Foundationally, IT was being asked to do two irreconcilable things: they were supposed to be enabling workers to get their jobs done, and they were supposed to be stopping those workers from doing things that could harm the business. This can't be done, because the only way to eliminate the possibility that a worker will take an action that harms the business is to gag that worker and lock them in a dungeon. Workers need flexibility and freedom to achieve business goals, and that flexibility and freedom means that those workers might (deliberately or accidentally) thwart the business's goals.

What's more, workers will always run into situations that were not anticipated by policy, and if they are denied any agency or initiative, they will fail to get their jobs done. In work, the exception is the rule, hence the importance of "process knowledge" (all the implicit knowledge shared among workers across the firm and its suppliers and customers, which cannot be captured or recorded):

https://pluralistic.net/2025/09/08/process-knowledge/#dance-monkey-dance

Indeed, there's a form of labor action called a "work to rule," in which workers only do the things dictated by their rulebooks, without taking any of the routine additional measures dictated by process knowledge. Merely by following every rule to the letter, workers can grind a shop to a halt:

https://en.wikipedia.org/wiki/Work-to-rule

Since the dawn of personal computers, workers and IT departments have come into conflict, as workers literally smuggled technology into the business that could do things the IT department had (often arbitrarily and capriciously) prohibited. When Visicalc emerged as the killer app for the Apple ][+, workers snuck these computers into work and used them to sort spreadsheets in ways that IT had declined to permit. They didn't do this to cheat or steal from the company – the whole point was to do a better job.

**Given data:**
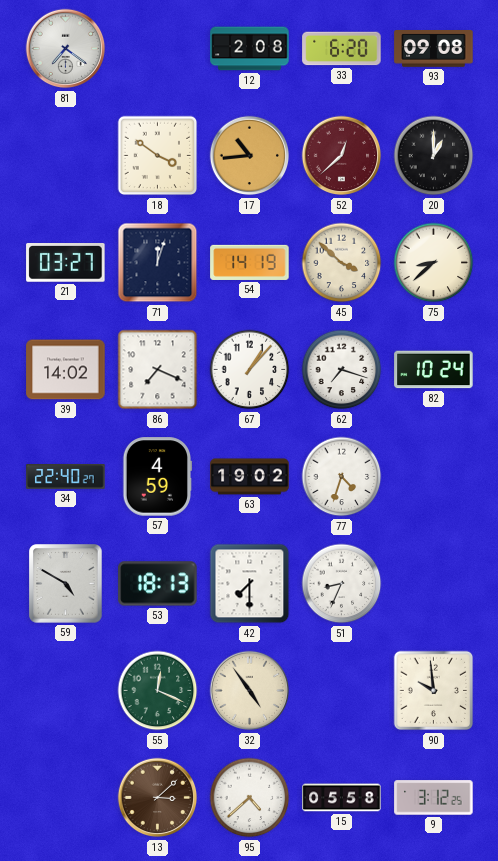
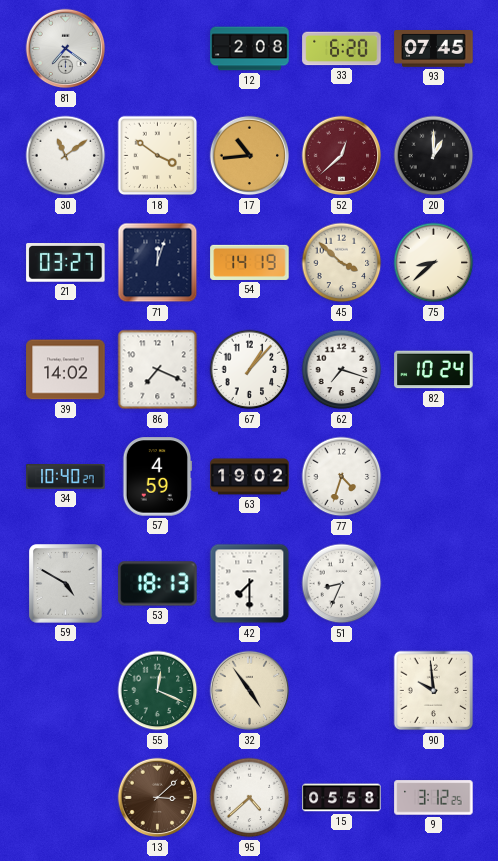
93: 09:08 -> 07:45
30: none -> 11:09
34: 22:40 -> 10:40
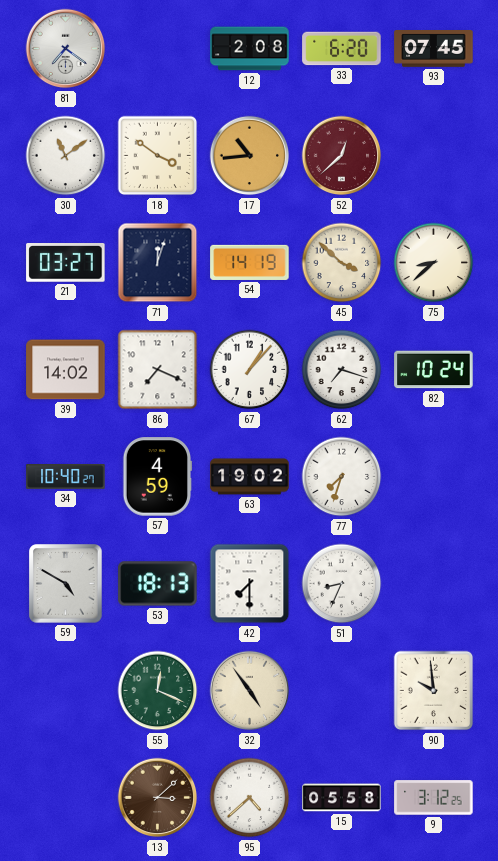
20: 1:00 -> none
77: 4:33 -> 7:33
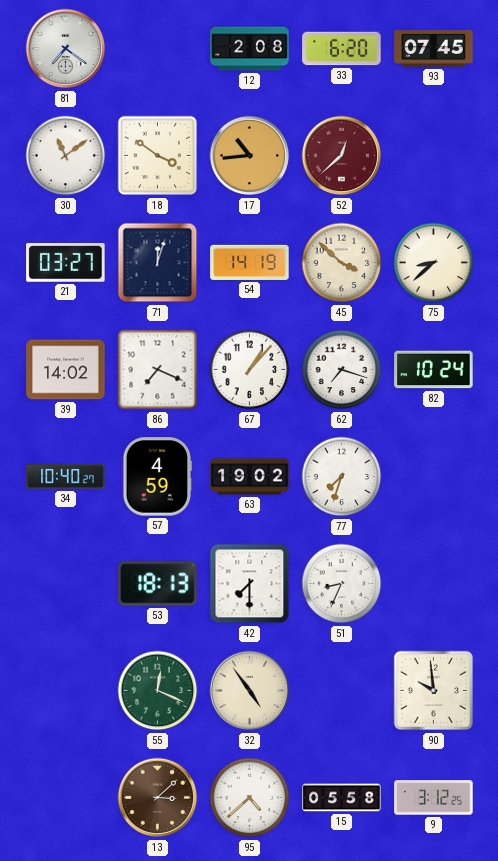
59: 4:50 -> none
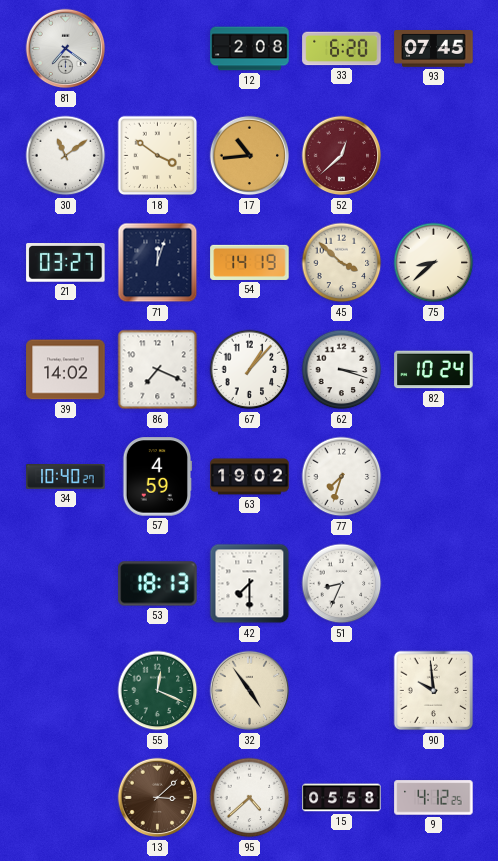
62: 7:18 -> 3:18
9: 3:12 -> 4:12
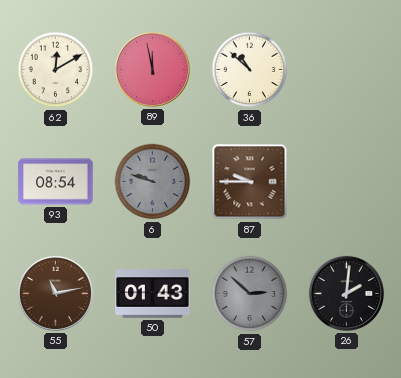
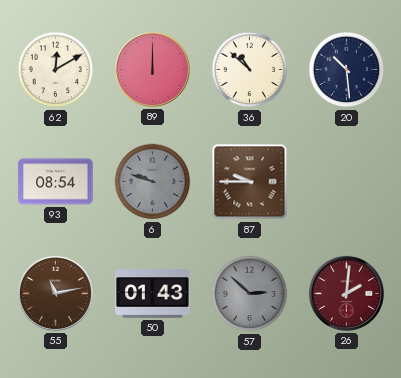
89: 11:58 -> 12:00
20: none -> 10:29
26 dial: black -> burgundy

**Your tasks:**
**1.** Quote every parenthetical remark in the passage on IT departments and workers.
**2.** For each statement, decide whether it agrees with the passage on IT departments and workers, and quote the words that decide it. (a) Workers brought Apple ][+ computers into work to cheat the company. (b) In a work to rule, workers do only what their rulebooks dictate. (c) Process knowledge can be fully written down in policy.
Base each response on the passage on IT departments and workers alone, not on the records.

**Task-by-task outputs:**
**1.**
- (deliberately or accidentally)
- (all the implicit knowledge shared among workers across the firm and its suppliers and customers, which cannot be captured or recorded)
- (often arbitrarily and capriciously)

**2.**
(a) No: "They didn't do this to cheat or steal from the company – the whole point was to do a better job."
(b) Yes: "workers only do the things dictated by their rulebooks"
(c) No: "which cannot be captured or recorded"